Excerpted text
==============================
EX-2 4 c87234exv2.htm Exhibit (2)
Exhibit (2)
(TRANSLATION)
SHARE HANDLING REGULATIONS
(Amended as of January 5, 2009)
CHAPTER I. GENERAL PROVISIONS
Article 1. Purpose
Matters related to procedures for executing shareholders’ rights and other handling of shares in Komatsu Ltd. (hereinafter referred to as the “Company”) shall be governed by the provisions set forth by the Japan Securities Depository Center, Inc. (hereinafter referred to as “JASDEC”) and the account management institutions of the securities companies, etc. at which shareholders have established transfer accounts (hereinafter referred to as the “Securities Companies”), as well as by those set forth in these regulations, in accordance with provisions stipulated in the Articles of Incorporation of the Company.
==============================
Direction 1
Put the lines of the records into a JSON list of strings, one string per line and no blank lines. Start at the line that contains "Name all visible" and stop after the line that contains "power tower: (328, 411)".
The records have no connection to the text above them.

Information given
==============================
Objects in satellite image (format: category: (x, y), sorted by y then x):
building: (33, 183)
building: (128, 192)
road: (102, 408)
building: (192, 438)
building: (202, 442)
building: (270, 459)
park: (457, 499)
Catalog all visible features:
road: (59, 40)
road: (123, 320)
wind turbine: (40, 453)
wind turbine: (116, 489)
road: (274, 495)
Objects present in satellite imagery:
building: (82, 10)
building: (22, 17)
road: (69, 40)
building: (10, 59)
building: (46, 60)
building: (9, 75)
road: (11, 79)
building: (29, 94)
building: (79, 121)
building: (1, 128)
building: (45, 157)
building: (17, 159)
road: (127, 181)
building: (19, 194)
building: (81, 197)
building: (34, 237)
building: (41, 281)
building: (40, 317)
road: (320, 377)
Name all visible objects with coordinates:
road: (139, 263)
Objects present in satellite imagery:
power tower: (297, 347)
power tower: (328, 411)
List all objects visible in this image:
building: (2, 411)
==============================
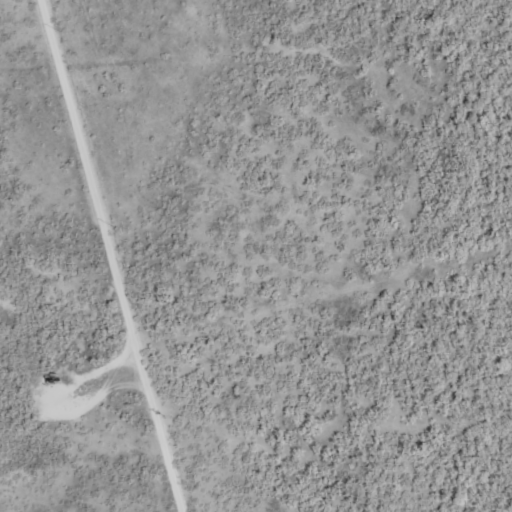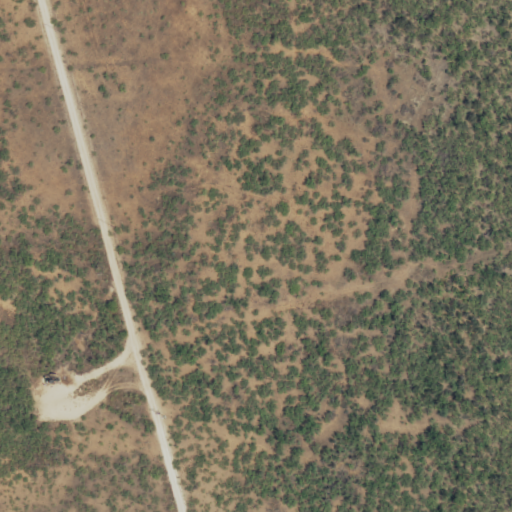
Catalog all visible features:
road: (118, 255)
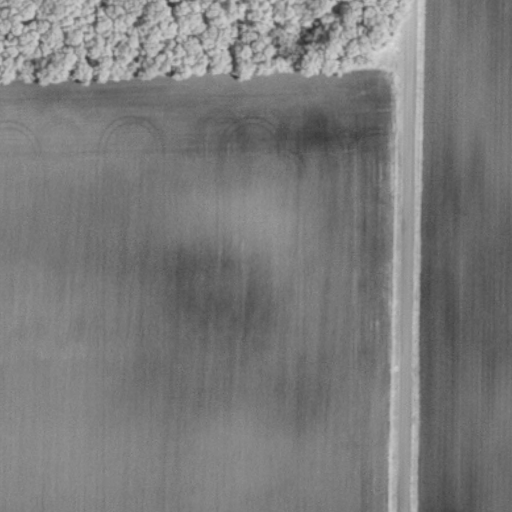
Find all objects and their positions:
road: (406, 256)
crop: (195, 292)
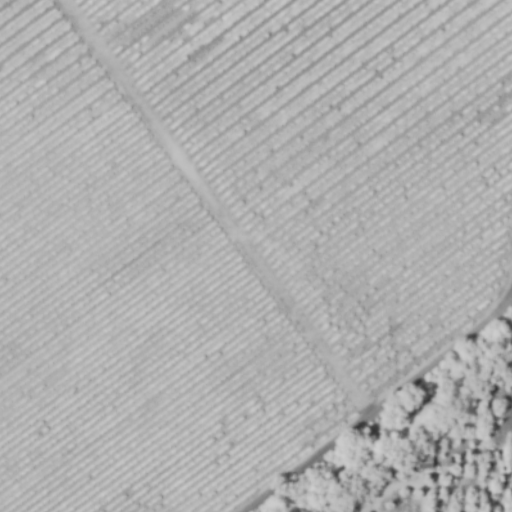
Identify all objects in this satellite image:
==============================
Direction 2
In the share handling regulations:
(a) As of what date were the regulations amended?
(b) What is the title of Chapter I?
(c) What short name is used for the Japan Securities Depository Center, Inc.?

Problem solution 1
[
  "Name all visible objects with coordinates:",
  "road: (139, 263)",
  "Objects present in satellite imagery:",
  "power tower: (297, 347)",
  "power tower: (328, 411)"
]

Problem solution 2
(a) January 5, 2009
(b) General Provisions
(c) JASDEC